• [PROBLEM DESCRIPTION] Should the word "shoulder" occur in a line of the records, copy that line.

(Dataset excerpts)
Content starts
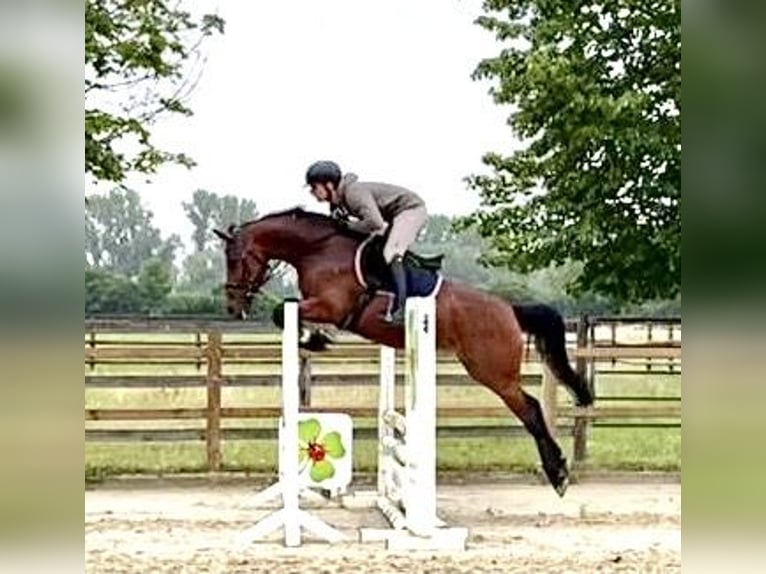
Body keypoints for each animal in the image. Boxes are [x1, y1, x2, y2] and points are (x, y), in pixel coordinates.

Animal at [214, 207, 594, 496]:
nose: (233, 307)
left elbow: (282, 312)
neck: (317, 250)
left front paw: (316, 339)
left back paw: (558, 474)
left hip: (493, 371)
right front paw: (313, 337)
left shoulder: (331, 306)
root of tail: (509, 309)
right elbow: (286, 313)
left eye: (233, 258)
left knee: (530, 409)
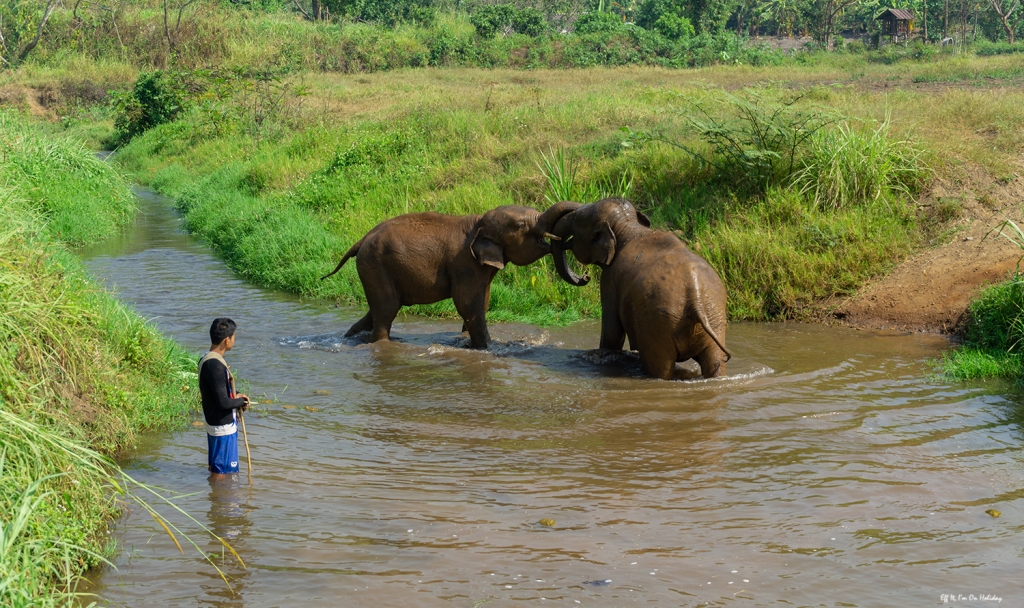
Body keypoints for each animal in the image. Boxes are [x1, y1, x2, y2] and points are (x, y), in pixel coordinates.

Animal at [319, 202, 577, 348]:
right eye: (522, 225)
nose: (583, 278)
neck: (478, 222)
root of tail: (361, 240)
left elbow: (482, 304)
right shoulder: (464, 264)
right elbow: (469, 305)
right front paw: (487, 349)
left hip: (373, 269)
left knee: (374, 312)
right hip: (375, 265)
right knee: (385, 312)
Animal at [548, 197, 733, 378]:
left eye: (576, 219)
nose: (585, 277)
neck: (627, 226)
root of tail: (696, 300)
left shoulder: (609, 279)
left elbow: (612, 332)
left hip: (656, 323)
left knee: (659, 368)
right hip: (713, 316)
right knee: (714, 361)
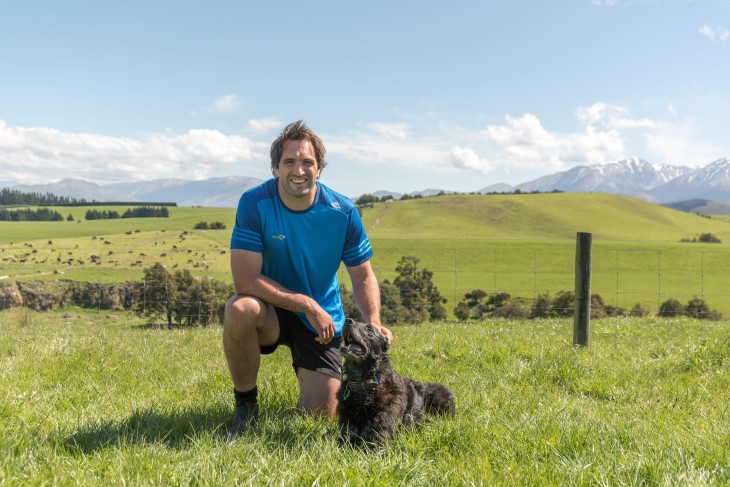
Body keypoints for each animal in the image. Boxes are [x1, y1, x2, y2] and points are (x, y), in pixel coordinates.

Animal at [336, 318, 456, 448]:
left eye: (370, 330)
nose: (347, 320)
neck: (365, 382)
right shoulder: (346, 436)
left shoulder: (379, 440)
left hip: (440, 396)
Content ends
• [RESPONSE BOX]
left shoulder: (331, 306)
right shoulder: (464, 264)
left shoulder: (609, 279)
right shoulder: (346, 436)
left shoulder: (379, 440)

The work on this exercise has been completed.